*Source:*
++++++++++++++++++++
Ministre de l’Économie, 10 février 2000, n° ECOC0000352Y
MINISTRE DE L’ÉCONOMIE
Lettre
PARTIES
Demandeur :
MINISTRE DE L'ÉCONOMIE
Défendeur :
Conseil de la société Arjo Wiggins Fine Paper Ltd
MINISTRE DE L'ECONOMIE, DES FINANCES ET DE L'INDUSTRIE
Maîtres,
Par dépôt d'un dossier dont il a été accusé réception le 10 décembre 1999, vous avez notifié l'acquisition par la société de droit anglais Arjo Wiggins Fine Paper Ltd des actifs de Chartham Paper Mill, division papier spécialisé de la société de droit anglais Rexam CFP Ltd, filiale de Rexam Plc.
La société Arjo Wiggins Fine Paper Ltd appartient au groupe Arjo Wiggins Appelton Plc, qui exerce son activité dans la fabrication et dans la distribution de papier à travers le monde et détient 23 sites de production en Europe. Son chiffre d'affaires mondial était, en 1998, de 32,6 milliards de francs dont 5,6 milliards de francs en France.
++++++++++++++++++++
*Matériel présenté:*

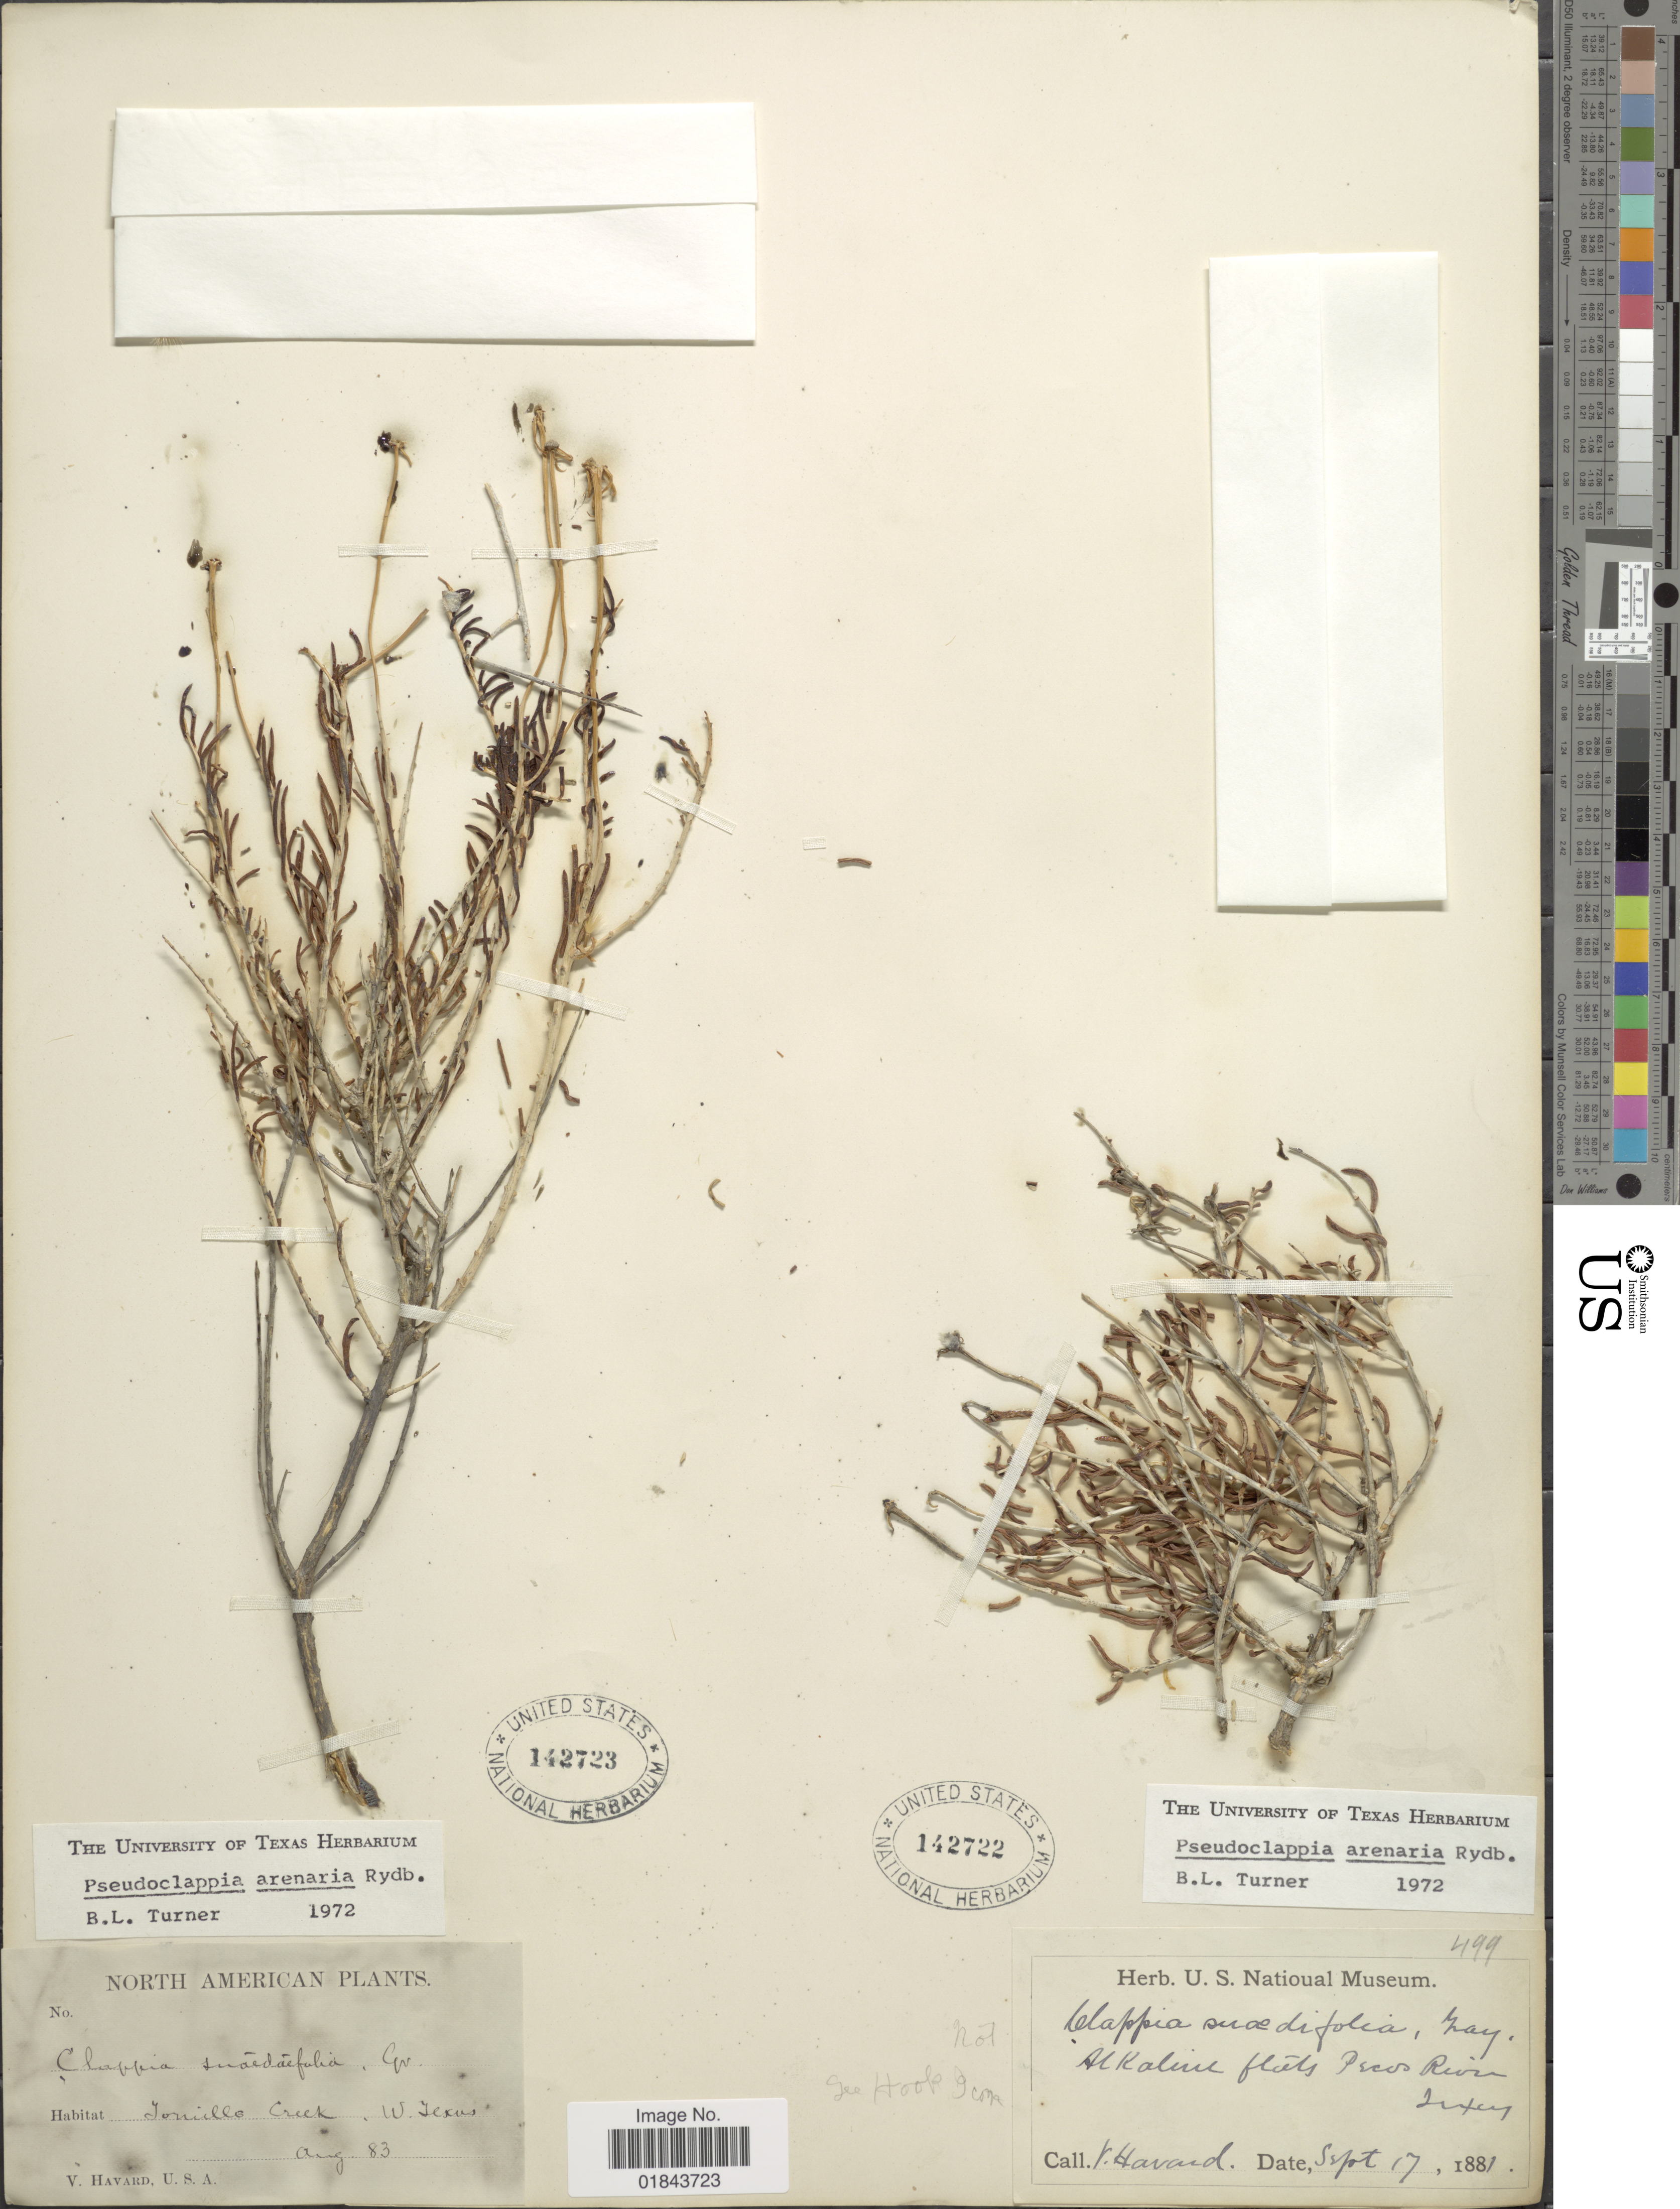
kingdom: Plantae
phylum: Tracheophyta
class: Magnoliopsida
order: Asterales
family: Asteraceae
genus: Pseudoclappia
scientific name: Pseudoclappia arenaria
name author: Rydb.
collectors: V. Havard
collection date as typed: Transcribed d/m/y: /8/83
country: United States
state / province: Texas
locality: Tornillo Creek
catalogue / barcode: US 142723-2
++++++++++++++++++++
*Votre objectif:* Reproduisez à l'identique le passage de la lettre ministérielle qui va de « La société Arjo Wiggins Fine Paper Ltd appartient » à « francs en France. ».

*Solution de l'exercice:*
La société Arjo Wiggins Fine Paper Ltd appartient au groupe Arjo Wiggins Appelton Plc, qui exerce son activité dans la fabrication et dans la distribution de papier à travers le monde et détient 23 sites de production en Europe. Son chiffre d'affaires mondial était, en 1998, de 32,6 milliards de francs dont 5,6 milliards de francs en France.